Extractivism does not generate productive chains and employs very few workers. The Peruvian government has vowed to reduce dependence modify by opening up new areas, according to the National Productive Diversification Plan of 2014. However, this plan “has little support from the national government,” and commercial and state actors “aim to continue the current extractive model.”[3] Extractive income seems to be addictive, perhaps because it facilitates easy earnings, for both governments and the populations.
But there is a second factor, not usually visible. “Since the revenue is distributed only among regions where mining takes place, a deep inequality in the national distribution of investment resources is generated.”[4] Furthermore, in each region the distribution of resources favors the provinces and districts where mining activity is carried out, so inequality deepens.

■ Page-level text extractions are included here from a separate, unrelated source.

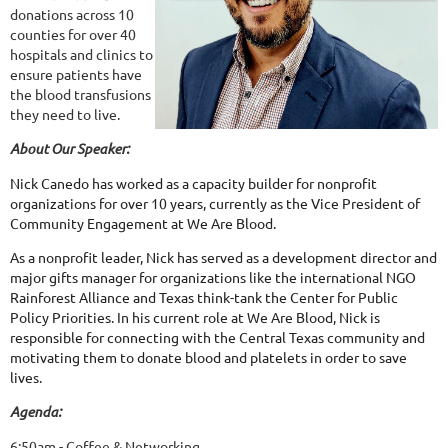
donations across 10
counties for over 40
hospitals and clinics to
ensure patients have
the blood transfusions
they need to live.
About Our Speaker:
Nick Canedo has worked as a capacity builder for nonprofit
organizations for over 10 years, currently as the Vice President of
Community Engagement at We Are Blood.
As a nonprofit leader, Nick has served as a development director and
major gifts manager for organizations like the international NGO
Rainforest Alliance and Texas think-tank the Center for Public
Policy Priorities. In his current role at We Are Blood, Nick is
responsible for connecting with the Central Texas community and
motivating them to donate blood and platelets in order to save
lives.
Agenda:
6:50am - Coffee & Networking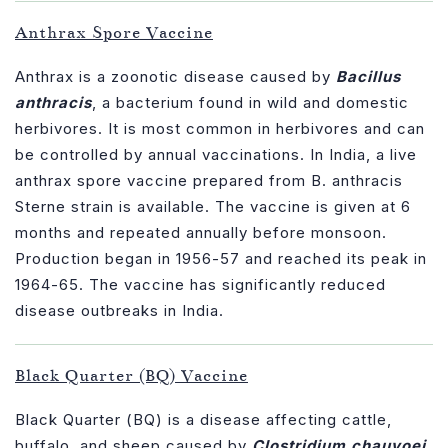
Anthrax Spore Vaccine
Anthrax is a zoonotic disease caused by
Bacillus
anthracis
, a bacterium found in wild and domestic
herbivores. It is most common in herbivores and can
be controlled by annual vaccinations. In India, a live
anthrax spore vaccine prepared from B. anthracis
Sterne strain is available. The vaccine is given at 6
months and repeated annually before monsoon.
Production began in 1956-57 and reached its peak in
1964-65. The vaccine has significantly reduced
disease outbreaks in India.
Black Quarter (BQ) Vaccine
Black Quarter (BQ) is a disease affecting cattle,
buffalo, and sheep caused by
Clostridium chauvoei
.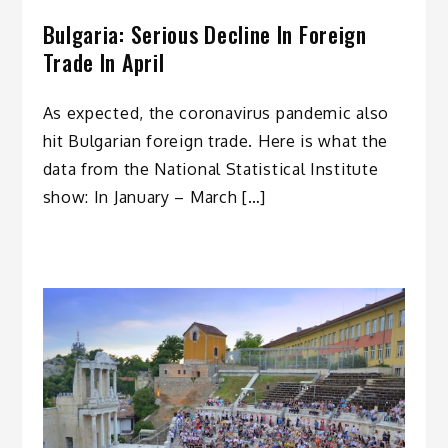
Bulgaria: Serious Decline In Foreign
Trade In April
As expected, the coronavirus pandemic also
hit Bulgarian foreign trade. Here is what the
data from the National Statistical Institute
show: In January – March […]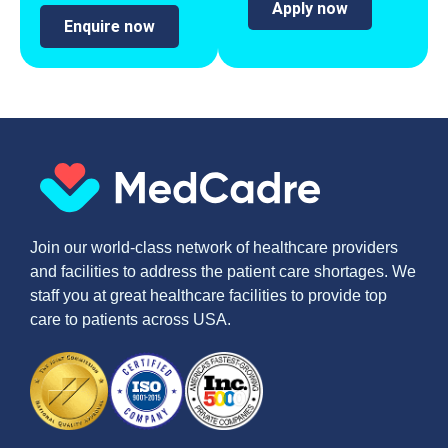
Apply now
Enquire now
Join our world-class network of healthcare providers
and facilities to address the patient care shortages. We
staff you at great healthcare facilities to provide top
care to patients across USA.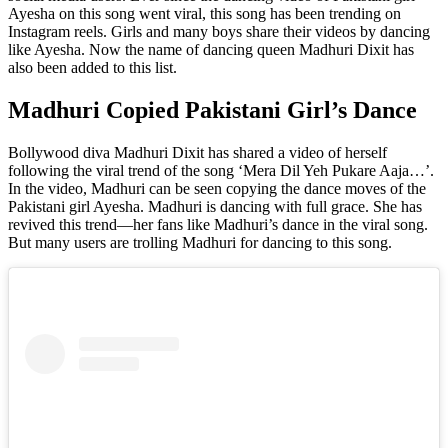
Ayesha on this song went viral, this song has been trending on
Instagram reels. Girls and many boys share their videos by dancing
like Ayesha. Now the name of dancing queen Madhuri Dixit has
also been added to this list.
Madhuri Copied Pakistani Girl’s Dance
Bollywood diva Madhuri Dixit has shared a video of herself
following the viral trend of the song ‘Mera Dil Yeh Pukare Aaja…’.
In the video, Madhuri can be seen copying the dance moves of the
Pakistani girl Ayesha. Madhuri is dancing with full grace. She has
revived this trend—her fans like Madhuri’s dance in the viral song.
But many users are trolling Madhuri for dancing to this song.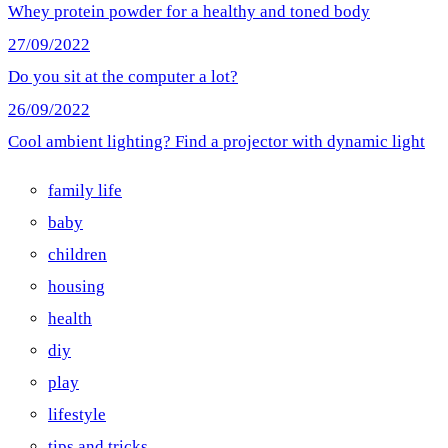
Whey protein powder for a healthy and toned body
27/09/2022
Do you sit at the computer a lot?
26/09/2022
Cool ambient lighting? Find a projector with dynamic light
family life
baby
children
housing
health
diy
play
lifestyle
tips and tricks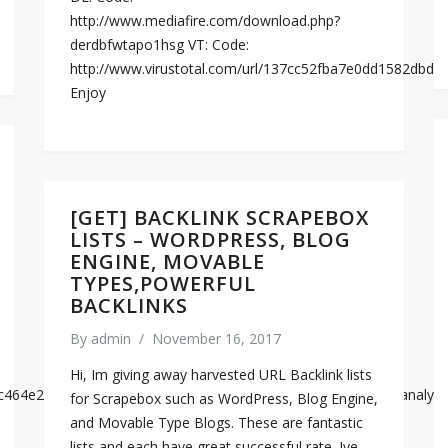
http://www.mediafire.com/download.php?
derdbfwtapo1hsg VT: Code:
http://www.virustotal.com/url/137cc52fba7e0dd1582db
Enjoy
[GET] BACKLINK SCRAPEBOX
LISTS – WORDPRESS, BLOG
ENGINE, MOVABLE
TYPES,POWERFUL
BACKLINKS
By
admin
/
November 16, 2017
Hi, Im giving away harvested URL Backlink lists
a7bc464e2620ac9e10f95b8853fb77242de32a4dc6620949c84db7/analysi
for Scrapebox such as WordPress, Blog Engine,
and Movable Type Blogs. These are fantastic
lists and each have great successful rate. Ive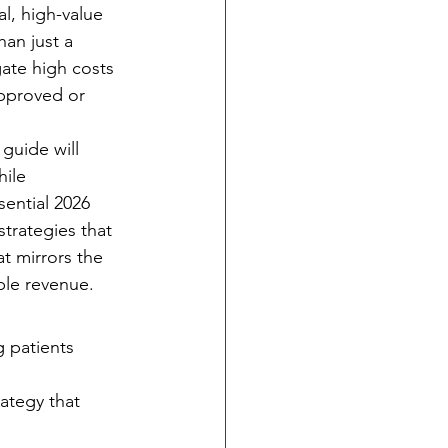
al, high-value 
an just a 
ate high costs 
approved or 
guide will 
ile 
ential 2026 
strategies that 
at mirrors the 
able revenue.
g patients 
ategy that 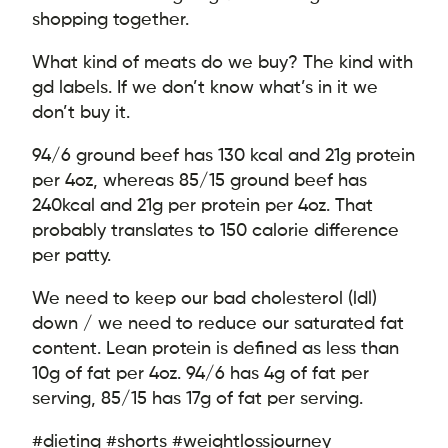
shopping together.
What kind of meats do we buy? The kind with
gd labels. If we don’t know what’s in it we
don’t buy it.
94/6 ground beef has 130 kcal and 21g protein
per 4oz, whereas 85/15 ground beef has
240kcal and 21g per protein per 4oz. That
probably translates to 150 calorie difference
per patty.
We need to keep our bad cholesterol (ldl)
down / we need to reduce our saturated fat
content. Lean protein is defined as less than
10g of fat per 4oz. 94/6 has 4g of fat per
serving, 85/15 has 17g of fat per serving.
#dieting #shorts #weightlossjourney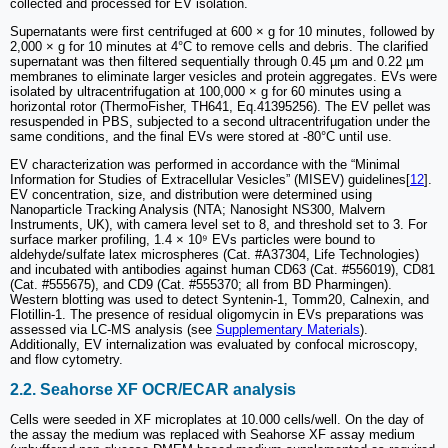
collected and processed for EV isolation.
Supernatants were first centrifuged at 600 × g for 10 minutes, followed by
2,000 × g for 10 minutes at 4°C to remove cells and debris. The clarified
supernatant was then filtered sequentially through 0.45 µm and 0.22 µm
membranes to eliminate larger vesicles and protein aggregates. EVs were
isolated by ultracentrifugation at 100,000 × g for 60 minutes using a
horizontal rotor (ThermoFisher, TH641, Eq.41395256). The EV pellet was
resuspended in PBS, subjected to a second ultracentrifugation under the
same conditions, and the final EVs were stored at -80°C until use.
EV characterization was performed in accordance with the “Minimal
Information for Studies of Extracellular Vesicles” (MISEV) guidelines[
12
].
EV concentration, size, and distribution were determined using
Nanoparticle Tracking Analysis (NTA; Nanosight NS300, Malvern
Instruments, UK), with camera level set to 8, and threshold set to 3. For
surface marker profiling, 1.4 × 10⁹ EVs particles were bound to
aldehyde/sulfate latex microspheres (Cat. #A37304, Life Technologies)
and incubated with antibodies against human CD63 (Cat. #556019), CD81
(Cat. #555675), and CD9 (Cat. #555370; all from BD Pharmingen).
Western blotting was used to detect Syntenin-1, Tomm20, Calnexin, and
Flotillin-1. The presence of residual oligomycin in EVs preparations was
assessed via LC-MS analysis (see
Supplementary Materials
).
Additionally, EV internalization was evaluated by confocal microscopy,
and flow cytometry.
2.2. Seahorse XF OCR/ECAR analysis
Cells were seeded in XF microplates at 10.000 cells/well. On the day of
the assay the medium was replaced with Seahorse XF assay medium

This inequality has led to serious conflicts, as happened in Moquegua in southern Peru in 2008. During the mining-boom decade, “the inequitable distribution of resources expanded social and economic gaps, revealing a lack of capacity and deficit of state institutions, phenomena which, exacerbated by corruption, prevented laying the foundations for state reform and modernization.”[5]
This is an evaluation by an organization that does not reject mining outright.[6] If these are the conclusions of the period in which mining exports grew the most and more states benefited from mining, the outlook for the future is of great concern. After the boom, environmental and social problems have deepened, states and institutions have lost some of their legitimacy, and underlying problems have not been resolved. Mining was bad business.